こんにちは、電脳コラムニストの村上です。

緊急事態宣言で一番大変だったことはなんでしょうか?夜ごはんに困った、お酒が飲めなくて困った……いろいろあることでしょう。私の場合、それは美術展でした。

どうやら日本人は「世界一美術展が好き」らしいです。

英美術専門誌「ザ・アート・ニュースペーパー」が発表したコロナ前の2019年の美術展入場者ランキングでは、1日当たりの入場者トップ10に日本の展覧会が3つ(「ムンク展 共鳴する魂の叫び」「クリムト展 ウィーンと日本1900」「国宝東寺 空海と仏像曼荼羅」)入っている。

日本が上位を独占していた2000年代前半と比べると見劣りはするが、トップ3を独占したブラジルの展覧会は入場無料のため、有料となると4位の日本が最も高い。さらに上位30位まででは、日本は11もの展覧会がランクインし、米国7、ブラジル5、フランス4を上回り最多だ。

2020年はオリンピックイヤーということもあり、全国各地の美術館が渾身の企画をしていました。めったに出ない収蔵品や、年間の展示日数が限られている国宝もかつてない勢いで大判振る舞い状態でしたので、見逃してはならぬ!とばかりに予定調整をしていました。

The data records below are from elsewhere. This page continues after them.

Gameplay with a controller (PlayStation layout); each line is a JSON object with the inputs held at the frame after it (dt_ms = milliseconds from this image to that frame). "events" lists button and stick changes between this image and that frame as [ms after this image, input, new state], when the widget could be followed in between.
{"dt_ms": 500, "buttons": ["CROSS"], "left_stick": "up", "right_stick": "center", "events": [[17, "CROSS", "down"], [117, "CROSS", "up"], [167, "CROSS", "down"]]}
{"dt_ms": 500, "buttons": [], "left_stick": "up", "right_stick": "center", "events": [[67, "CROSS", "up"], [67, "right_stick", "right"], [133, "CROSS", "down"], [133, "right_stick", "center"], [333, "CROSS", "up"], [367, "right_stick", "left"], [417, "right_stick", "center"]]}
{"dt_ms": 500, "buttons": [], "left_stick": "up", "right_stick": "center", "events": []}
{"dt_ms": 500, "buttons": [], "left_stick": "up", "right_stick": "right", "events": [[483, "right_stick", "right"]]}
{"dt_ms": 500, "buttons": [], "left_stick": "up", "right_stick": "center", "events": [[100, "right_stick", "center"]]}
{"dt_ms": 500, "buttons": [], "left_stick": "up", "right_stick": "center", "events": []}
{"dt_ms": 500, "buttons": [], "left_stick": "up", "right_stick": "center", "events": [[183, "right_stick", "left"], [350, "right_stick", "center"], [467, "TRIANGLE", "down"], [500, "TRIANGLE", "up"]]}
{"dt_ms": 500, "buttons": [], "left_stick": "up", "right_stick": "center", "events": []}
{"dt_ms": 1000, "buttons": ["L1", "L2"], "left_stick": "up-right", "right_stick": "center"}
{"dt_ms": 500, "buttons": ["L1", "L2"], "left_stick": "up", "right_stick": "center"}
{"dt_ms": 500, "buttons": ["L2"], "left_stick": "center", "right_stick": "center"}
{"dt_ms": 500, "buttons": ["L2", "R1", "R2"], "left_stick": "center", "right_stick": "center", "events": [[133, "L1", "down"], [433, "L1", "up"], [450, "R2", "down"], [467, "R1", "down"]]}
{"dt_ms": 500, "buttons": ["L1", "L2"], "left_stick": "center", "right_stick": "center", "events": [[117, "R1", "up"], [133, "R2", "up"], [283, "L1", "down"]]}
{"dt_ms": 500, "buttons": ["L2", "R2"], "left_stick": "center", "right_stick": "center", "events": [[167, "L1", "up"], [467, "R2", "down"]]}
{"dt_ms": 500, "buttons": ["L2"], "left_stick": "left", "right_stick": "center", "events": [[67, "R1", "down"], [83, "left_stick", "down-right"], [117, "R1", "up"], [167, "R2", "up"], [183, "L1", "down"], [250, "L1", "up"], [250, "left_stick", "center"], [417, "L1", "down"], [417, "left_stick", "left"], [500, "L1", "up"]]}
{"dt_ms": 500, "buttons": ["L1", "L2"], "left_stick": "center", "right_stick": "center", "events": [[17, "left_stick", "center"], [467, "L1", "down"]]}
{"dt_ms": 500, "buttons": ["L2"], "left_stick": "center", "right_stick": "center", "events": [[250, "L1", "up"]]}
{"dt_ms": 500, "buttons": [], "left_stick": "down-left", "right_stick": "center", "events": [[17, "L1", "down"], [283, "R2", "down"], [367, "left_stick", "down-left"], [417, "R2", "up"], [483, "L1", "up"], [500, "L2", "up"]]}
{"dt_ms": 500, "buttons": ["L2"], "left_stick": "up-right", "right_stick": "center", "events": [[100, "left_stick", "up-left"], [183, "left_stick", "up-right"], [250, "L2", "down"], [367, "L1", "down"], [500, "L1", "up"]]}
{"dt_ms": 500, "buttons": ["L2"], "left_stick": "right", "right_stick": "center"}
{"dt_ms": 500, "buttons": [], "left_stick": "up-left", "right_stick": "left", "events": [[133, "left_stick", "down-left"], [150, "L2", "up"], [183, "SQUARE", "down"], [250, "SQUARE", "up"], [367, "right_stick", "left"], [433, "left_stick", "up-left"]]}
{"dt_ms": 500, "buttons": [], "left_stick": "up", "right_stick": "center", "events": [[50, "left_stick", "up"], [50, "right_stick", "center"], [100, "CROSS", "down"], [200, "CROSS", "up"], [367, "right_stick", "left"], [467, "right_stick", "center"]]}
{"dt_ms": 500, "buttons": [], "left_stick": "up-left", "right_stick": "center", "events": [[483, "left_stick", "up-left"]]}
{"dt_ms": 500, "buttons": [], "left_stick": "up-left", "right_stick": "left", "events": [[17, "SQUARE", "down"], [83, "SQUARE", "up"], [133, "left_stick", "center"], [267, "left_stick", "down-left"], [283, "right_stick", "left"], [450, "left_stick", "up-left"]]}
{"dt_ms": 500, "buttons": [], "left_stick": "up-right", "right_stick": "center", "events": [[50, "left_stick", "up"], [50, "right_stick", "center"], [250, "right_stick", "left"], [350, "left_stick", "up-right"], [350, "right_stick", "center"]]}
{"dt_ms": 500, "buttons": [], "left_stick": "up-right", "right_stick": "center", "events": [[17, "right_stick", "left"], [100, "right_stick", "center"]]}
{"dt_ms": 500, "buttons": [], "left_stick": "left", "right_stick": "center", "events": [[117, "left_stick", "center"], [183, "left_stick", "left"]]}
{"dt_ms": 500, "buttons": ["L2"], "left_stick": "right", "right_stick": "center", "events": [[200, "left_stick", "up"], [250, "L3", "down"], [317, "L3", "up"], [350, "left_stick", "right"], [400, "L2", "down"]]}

ところが、緊急事態宣言により多くの展示が中止または延期になってしまいました。コロナ禍ではどの美術館も時間予約システムを導入したり、消毒や入退場フローなどの適切な対応をしてきました。おかげで鑑賞する側としては以前のようなギューギューで満足に見られない状況も回避でき、むしろずっとこれを続けてほしいと思うくらいでした(興行的には難しいのかもしれませんが)。特に企画展においては、様々な場所から貸してもらったり、展示日数の調整などで延期が難しいものが多いです。なぜ大声でしゃべることが憚られる美術館が営業自粛の対象になったのかは、今でも理解することが難しいです。

企画展と言えば、先の記事では以下のような指摘もありました。

「日本人は企画展や展覧会には行くが、常設展示作品を見に行かない。そのため、美術館自体の来場者数は見劣りする」。法人向けアートの企画運営事業などを手がける「MAGUS(マグアス)」(東京・品川)の上坂真人代表はこう解説する。「ルーヴル美術館に企画展を見にいきますか? 来訪者が見たいのは、所蔵コレクションの中からえりすぐられた常設展示作品でしょ」

もちろん公設でも私設でも、素晴らしいコレクションを常設展示している美術館もあります。しかし、他国と比較した場合は確かにそのとおりなのかもしれません。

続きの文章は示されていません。